Ce qui se produit actuellement entre la Russie et la Turquie peut être considéré comme une nouvelle étape de coopération. Nombreux sont ceux qui n’ignorent probablement pas que plus de dix rencontres au sommet entre les dirigeants russes et turcs ont eu lieu ces quatre dernières années sous différentes formes. On peut affirmer que les chefs des gouvernements de nos deux pays - Recep Tayyip Erdogan et Vladimir Poutine – se sont liés d’une amitié sincère.

 

Cette amitié a porté des fruits. Il suffit de se rappeler d’août 2009 qui a vraiment marqué une étape et lorsque le premier ministre Vladimir Poutine se trouvait en visite en Turquie. Toute une série de documents intergouvernementaux a été signée à l’issue des négociations. Ainsi, la Russie et la Turquie se sont entendues pour construire le deuxième tronçon du gazoduc Blue Stream, ce qui permettra à la Turquie de devenir un important pays de transit de gaz pour les pays du Proche-Orient. De plus, les parties ont signé un protocole sur la participation de la Russie à la construction de la première centrale nucléaire en Turquie et on suppose qu’elle se trouvera à côté des célèbres stations balnéaires turques. Un mémorandum de coopération dans le domaine spatial a également été signé. Ce document prévoit une coopération dans des domaines comme le sondage de la Terre à distance, les systèmes de navigation, y compris GLONASS, ainsi que la création commune de satellites.

 

Notre époque est aux investissements. La somme totale des investissements russes dans l’économie turque est évaluée à 4 milliards de dollars (données de 2009), celle des investissements directs turcs en Russie dépasse 5 milliards de dollars. Il faut s’attendre à l’accélération de ce domaine de coopération.

 

Enfin, il convient de mentionner la coopération entre les Universités, les Musées, les musiciens, les écrivains et les éditeurs. Ce n’est pas une bagatelle, sans cette « force tranquille », quelque chose manquerait certainement dans les rapports entre les deux pays.

 

Tout ce qui se produit peut être tout de même considéré comme un phénomène, parce que la Russie n’a mené avec aucun autre pays du monde autant de guerres qu’avec la Turquie. Ces guerres avaient commencé au XVIIème siècle et s’étaient poursuivies durant tout le XVIIIème siècle avec de petites trêves. A la fin de ce même siècle, l’impératrice Catherine envisageait sérieusement de créer un « empire grec » avec la capitale à Istanbul qui devait être dirigé par le fils de l’impératrice.
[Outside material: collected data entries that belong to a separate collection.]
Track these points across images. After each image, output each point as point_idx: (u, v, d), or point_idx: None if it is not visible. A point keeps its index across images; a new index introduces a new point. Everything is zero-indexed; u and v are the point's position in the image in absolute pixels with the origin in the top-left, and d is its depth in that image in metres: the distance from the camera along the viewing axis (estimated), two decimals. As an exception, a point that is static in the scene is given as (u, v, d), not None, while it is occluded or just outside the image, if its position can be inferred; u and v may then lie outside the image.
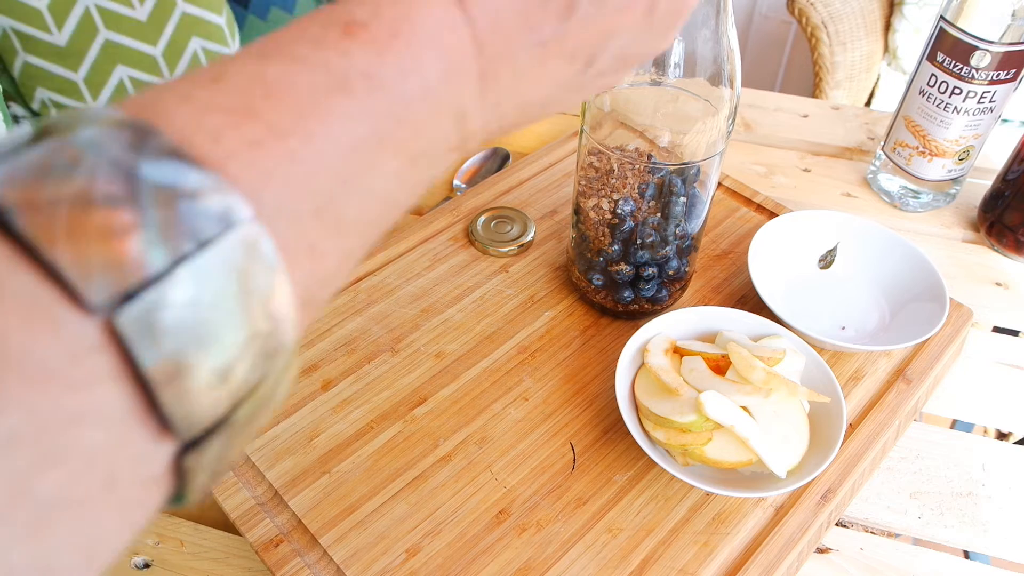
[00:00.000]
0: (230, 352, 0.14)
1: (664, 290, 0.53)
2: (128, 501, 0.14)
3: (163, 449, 0.14)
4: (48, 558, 0.13)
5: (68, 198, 0.13)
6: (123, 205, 0.13)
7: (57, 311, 0.13)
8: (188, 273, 0.14)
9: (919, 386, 0.52)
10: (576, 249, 0.54)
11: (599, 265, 0.52)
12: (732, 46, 0.43)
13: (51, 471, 0.12)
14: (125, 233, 0.13)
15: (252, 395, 0.16)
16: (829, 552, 0.46)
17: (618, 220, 0.49)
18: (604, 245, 0.51)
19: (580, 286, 0.55)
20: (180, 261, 0.14)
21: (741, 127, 0.80)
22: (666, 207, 0.49)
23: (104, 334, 0.13)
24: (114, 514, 0.14)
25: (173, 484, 0.15)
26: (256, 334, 0.15)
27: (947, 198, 0.69)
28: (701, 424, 0.43)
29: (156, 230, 0.13)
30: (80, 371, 0.13)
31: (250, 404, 0.16)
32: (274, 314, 0.15)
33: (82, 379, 0.13)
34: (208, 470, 0.16)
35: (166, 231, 0.13)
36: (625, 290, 0.52)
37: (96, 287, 0.13)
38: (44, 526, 0.13)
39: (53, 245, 0.13)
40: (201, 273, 0.14)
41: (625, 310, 0.54)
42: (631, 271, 0.51)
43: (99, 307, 0.13)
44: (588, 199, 0.51)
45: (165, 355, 0.13)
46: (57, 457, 0.13)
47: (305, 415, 0.49)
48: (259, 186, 0.15)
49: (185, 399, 0.14)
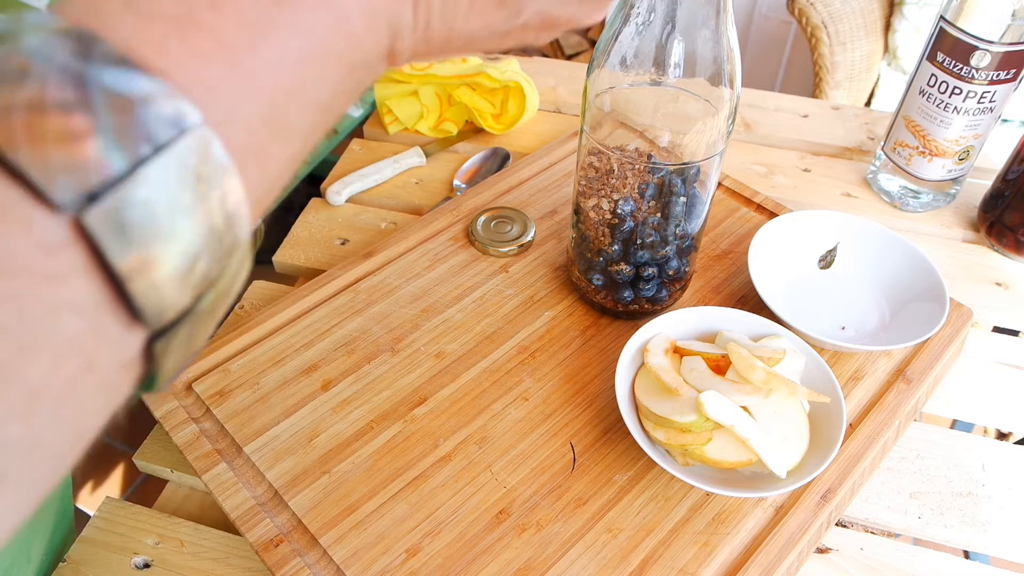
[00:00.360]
0: (191, 247, 0.16)
1: (664, 290, 0.53)
2: (106, 385, 0.16)
3: (134, 337, 0.16)
4: (39, 434, 0.14)
5: (23, 104, 0.14)
6: (77, 110, 0.14)
7: (27, 210, 0.14)
8: (147, 174, 0.15)
9: (919, 386, 0.52)
10: (576, 249, 0.54)
11: (599, 265, 0.52)
12: (732, 46, 0.43)
13: (36, 356, 0.14)
14: (83, 137, 0.14)
15: (213, 287, 0.17)
16: (829, 552, 0.46)
17: (618, 220, 0.49)
18: (604, 245, 0.51)
19: (580, 286, 0.55)
20: (139, 164, 0.14)
21: (741, 127, 0.80)
22: (666, 207, 0.49)
23: (73, 231, 0.14)
24: (94, 396, 0.16)
25: (144, 369, 0.17)
26: (214, 230, 0.16)
27: (947, 198, 0.69)
28: (701, 424, 0.43)
29: (112, 134, 0.14)
30: (54, 264, 0.14)
31: (211, 295, 0.17)
32: (229, 212, 0.16)
33: (56, 272, 0.14)
34: (175, 356, 0.17)
35: (122, 135, 0.14)
36: (625, 290, 0.52)
37: (61, 187, 0.14)
38: (34, 406, 0.14)
39: (15, 148, 0.13)
40: (160, 174, 0.15)
41: (625, 310, 0.54)
42: (631, 271, 0.51)
43: (66, 206, 0.14)
44: (588, 199, 0.51)
45: (131, 251, 0.14)
46: (39, 343, 0.14)
47: (305, 415, 0.49)
48: (206, 96, 0.16)
49: (152, 291, 0.15)
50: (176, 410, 0.49)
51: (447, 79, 0.76)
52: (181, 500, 0.49)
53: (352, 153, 0.77)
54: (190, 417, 0.49)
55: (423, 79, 0.77)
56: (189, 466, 0.47)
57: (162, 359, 0.17)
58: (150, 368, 0.17)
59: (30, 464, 0.15)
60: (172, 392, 0.50)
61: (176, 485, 0.50)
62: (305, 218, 0.69)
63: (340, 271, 0.58)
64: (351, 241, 0.66)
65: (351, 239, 0.66)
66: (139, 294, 0.15)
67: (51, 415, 0.14)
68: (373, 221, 0.68)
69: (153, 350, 0.16)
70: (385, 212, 0.69)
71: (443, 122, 0.78)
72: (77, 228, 0.14)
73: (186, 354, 0.18)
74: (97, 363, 0.15)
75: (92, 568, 0.44)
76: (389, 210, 0.70)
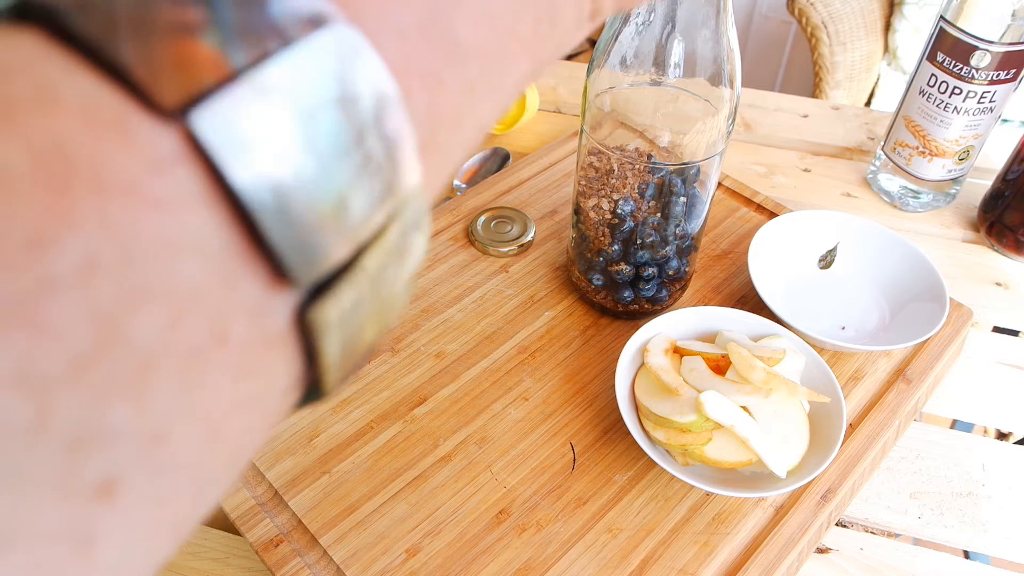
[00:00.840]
0: (340, 175, 0.12)
1: (664, 290, 0.53)
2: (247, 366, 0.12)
3: (280, 300, 0.12)
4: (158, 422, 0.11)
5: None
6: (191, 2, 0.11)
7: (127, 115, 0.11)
8: (276, 74, 0.11)
9: (919, 386, 0.52)
10: (576, 249, 0.54)
11: (599, 265, 0.52)
12: (732, 46, 0.43)
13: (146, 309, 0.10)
14: (197, 30, 0.11)
15: (379, 242, 0.13)
16: (829, 552, 0.46)
17: (618, 220, 0.49)
18: (604, 245, 0.51)
19: (580, 286, 0.55)
20: (264, 58, 0.11)
21: (741, 127, 0.80)
22: (666, 207, 0.49)
23: (185, 144, 0.11)
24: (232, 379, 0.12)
25: (301, 354, 0.13)
26: (369, 157, 0.13)
27: (947, 198, 0.69)
28: (701, 424, 0.43)
29: (233, 28, 0.11)
30: (162, 186, 0.11)
31: (378, 254, 0.13)
32: (389, 139, 0.13)
33: (166, 196, 0.11)
34: (339, 336, 0.13)
35: (244, 29, 0.11)
36: (625, 290, 0.52)
37: (169, 87, 0.11)
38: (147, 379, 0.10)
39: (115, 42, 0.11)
40: (292, 74, 0.12)
41: (625, 310, 0.54)
42: (631, 271, 0.51)
43: (175, 110, 0.11)
44: (588, 199, 0.51)
45: (259, 171, 0.11)
46: (150, 291, 0.10)
47: (305, 415, 0.49)
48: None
49: (294, 228, 0.12)
50: (176, 410, 0.49)
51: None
52: (181, 500, 0.49)
53: (352, 153, 0.77)
54: (190, 417, 0.49)
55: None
56: (189, 466, 0.47)
57: (322, 338, 0.13)
58: (309, 352, 0.13)
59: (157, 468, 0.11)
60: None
61: (176, 485, 0.50)
62: (305, 218, 0.69)
63: (340, 271, 0.58)
64: (351, 241, 0.66)
65: (351, 239, 0.66)
66: (276, 232, 0.11)
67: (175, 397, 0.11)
68: (373, 221, 0.68)
69: (308, 323, 0.12)
70: (385, 212, 0.69)
71: (443, 122, 0.78)
72: (190, 141, 0.11)
73: (356, 341, 0.14)
74: (231, 331, 0.11)
75: (92, 568, 0.44)
76: (389, 210, 0.70)
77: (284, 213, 0.11)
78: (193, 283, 0.11)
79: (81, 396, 0.10)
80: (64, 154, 0.10)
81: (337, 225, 0.12)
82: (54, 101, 0.10)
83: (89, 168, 0.10)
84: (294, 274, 0.12)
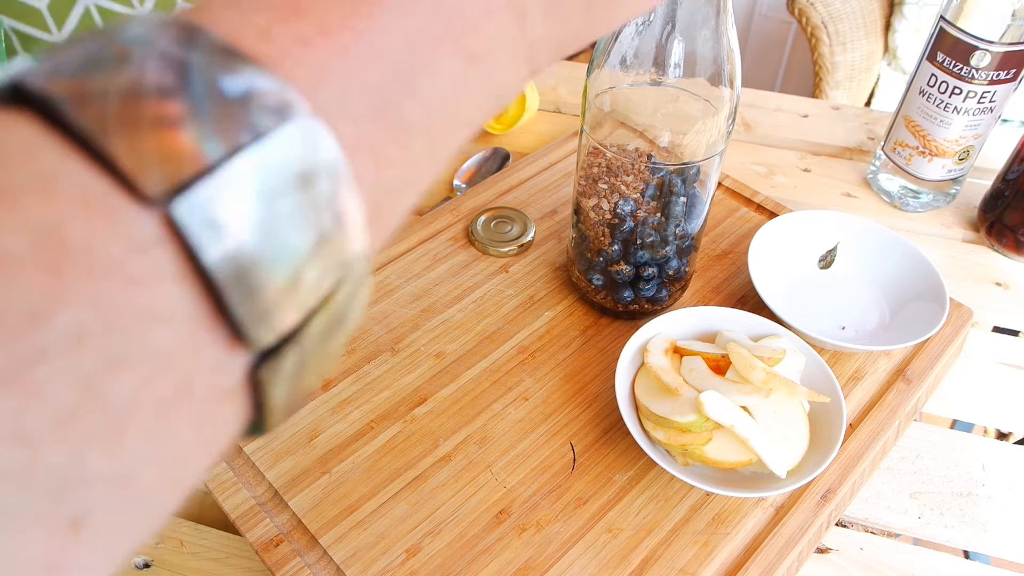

Au siècle suivant, les troupes russes avaient failli prendre Istanbul. L’idée de prédilection des nationalistes russes de « prendre Constantinople » ne s’était éteinte qu’en 1917 lorsque l’engouement pour celle-ci valut la démission au ministre des Affaires étrangères Milioukov. C’est à partir de la même époque, plus précisément, à partir du Traité d’amitié et de fraternité du 16 mars 1921, qu’avait débuté une coopération différente entre les deux pays.

 

En ce moment, nous sommes en présence d’un autre phénomène né de notre amitié : la statistique des mariages mixtes russo-turcs. Il y a quelques années, la Turquie menait une compétition avec le Kazakhstan pour la première place sur ce plan, ensuite venaient les mariages entre les Russes et les Allemands. Étudier de nouvelles tendances dans ce domaine attrayant est certainement une tâche intéressante pour les sociologues et les ethnologues.

 

Ce texte n’engage que la responsabilité de l’auteur.